People already enrolled may continue with the trial in accordance with medical guidance, the company stated, adding that updates will come “at a future date.”

NYX-458 is an oral small molecule compound that regulates the activity of N-methyl-D-aspartate (NMDA) receptors in the brain. These receptors are essential for nerve cell communication, which occur at structures called synapses located at the junction between two nerve cells.

Parkinson’s damages dopamine-producing neurons in the brain. One of dopamine’s many functions is to regulate NMDA receptors, and its loss is believed affect their regulation and, subsequently, cognition.

By controlling NMDA receptor activity, NYX-458 may help to ease or reverse cognitive impairment associated with Parkinson’s.

The randomized and double-blind Phase 2 (NCT04148391) clinical trial is evaluate the safety and tolerability of oral NYX-458 compared to placebo. Early signs of potential benefit will also be examined. It aims to enroll 135 Parkinson’s patients with mild cognitive impairment, ages 50 to 80, at sites across the U.S.
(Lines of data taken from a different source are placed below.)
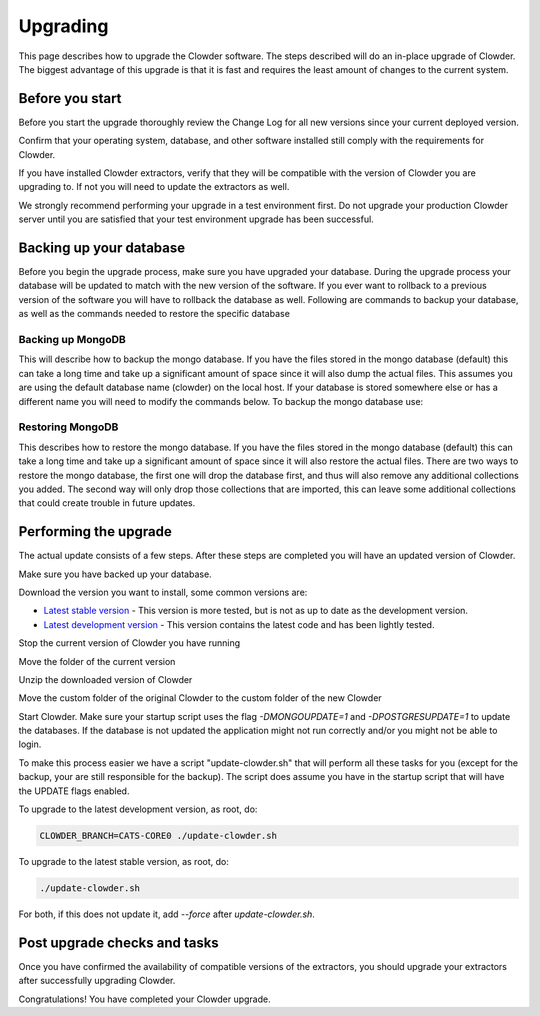 ******
Upgrading
******



This page describes how to upgrade the Clowder software. The steps described will do an in-place upgrade of Clowder.
The biggest advantage of this upgrade is that it is fast and requires the least amount of changes to the current system.

Before you start
================

Before you start the upgrade thoroughly review the Change Log for all new versions since your
current deployed version.

Confirm that your operating system, database, and other software installed still comply with the requirements for Clowder.

If you have installed Clowder extractors, verify that they will be compatible with the version of Clowder you are upgrading to.
If not you will need to update the extractors as well.


We strongly recommend performing your upgrade in a test environment first. Do not upgrade your production Clowder server
until you are satisfied that your test environment upgrade has been successful.



Backing up your database
========================

Before you begin the upgrade process, make sure you have upgraded your database. During the upgrade process your
database will be updated to match with the new version of the software. If you ever want to rollback to a previous
version of the software you will have to rollback the database as well. Following are commands to backup your database,
as well as the commands needed to restore the specific database

Backing up MongoDB
------------------

This will describe how to backup the mongo database. If you have the files stored in the mongo database (default) this
can take a long time and take up a significant amount of space since it will also dump the actual files. This assumes
you are using the default database name (clowder) on the local host. If your database is stored somewhere else or has a
different name you will need to modify the commands below. To backup the mongo database use:

.. code-block:: bash
  :caption: Backing up MongoDB

  mongodump  --db clowder --out clowder-upgrade

Restoring MongoDB
------------------

This describes how to restore the mongo database. If you have the files stored in the mongo database (default) this can
take a long time and take up a significant amount of space since it will also restore the actual files. There are two
ways to restore the mongo database, the first one will drop the database first, and thus will also remove any additional
collections you added. The second way will only drop those collections that are imported, this can leave some additional
collections that could create trouble in future updates.

.. code-block:: bash
  :caption: Restoring MongoDB 1

  echo "db.dropDatabase();" | mongo --db clowder
  mongorestore --db clowder clowder-upgrade/clowder

.. code-block:: bash
  :caption: Restoring MongoDB 2

  mongorestore --drop --db clowder clowder-upgrade/clowder

Performing the upgrade
========================

The actual update consists of a few steps. After these steps are completed you will have an updated version of Clowder.

Make sure you have backed up your database.

Download the version you want to install, some common versions are:

* `Latest stable version <https://opensource.ncsa.illinois.edu/projects/artifacts.php?key=CATS>`_ - This version is
  more tested, but is not as up to date as the development version.
* `Latest development version <https://opensource.ncsa.illinois.edu/projects/artifacts.php?key=CATS>`_ - This version
  contains the latest code and has been lightly tested.

Stop the current version of Clowder you have running

Move the folder of the current version

Unzip the downloaded version of Clowder

Move the custom folder of the original Clowder to the custom folder of the new Clowder

Start Clowder. Make sure your startup script uses the flag `-DMONGOUPDATE=1` and `-DPOSTGRESUPDATE=1` to update the
databases. If the database is not updated the application might not run correctly and/or you might not be able to login.

To make this process easier we have a script "update-clowder.sh" that will perform all these tasks for you (except for
the backup, your are still responsible for the backup). The script does assume you have in the startup script that will
have the UPDATE flags enabled.

To upgrade to the latest development version, as root, do:

.. code-block:: bash

  CLOWDER_BRANCH=CATS-CORE0 ./update-clowder.sh

To upgrade to the latest stable version, as root, do:

.. code-block:: bash

  ./update-clowder.sh

For both, if this does not update it, add `--force` after `update-clowder.sh`.

Post upgrade checks and tasks
=============================

Once you have confirmed the availability of compatible versions of the extractors, you should upgrade your extractors
after successfully upgrading Clowder.

Congratulations! You have completed your Clowder upgrade.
The study, which opened in December 2019, is randomly assigning patients to a daily oral dose of 10 mg, 30 mg, or 100 mg of NYX-458, or a placebo capsule, for 12 weeks. Those who complete this part then enter a two-week follow-up period.

NYX-458’s efficacy will be measured by how it affects patients’ memory, attention, executive function, visuospatial deficits, and quality of life, the company reported previously.

This Phase 2 trial was supported by positive preclinical data in a non-human primate model of Parkinson’s disease. In these animals, NYX-458 was seen to significantly increase attention, improve cognitive flexibility, and enhance working memory as quickly as one day after the administration of a single oral dose.

Importantly, the compound did not interfere with levodopa, a standard motor symptom treatment for Parkinson’s, suggesting these two therapies might be used in combination.

NYX-458’s safety, tolerability and pharmacokinetics (the way a compound moves through the body) was investigated in a placebo-controlled Phase 1 clinical trial in 62 healthy volunteers given NYX-458 in ascending doses ranging from 10 mg to 200 mg.

Results showed both safety and tolerability in these people, including a group of elderly volunteers. No serious adverse events associated with the treatment were reported.

Patient enrollment has also been paused in other Aptinyx’s clinical trials, including Phase 2b studies of NYX-2925, an investigational therapy for chronic pain in people with  painful diabetic peripheral neuropathy (NCT04146896) and fibromyalgia (NCT04147858).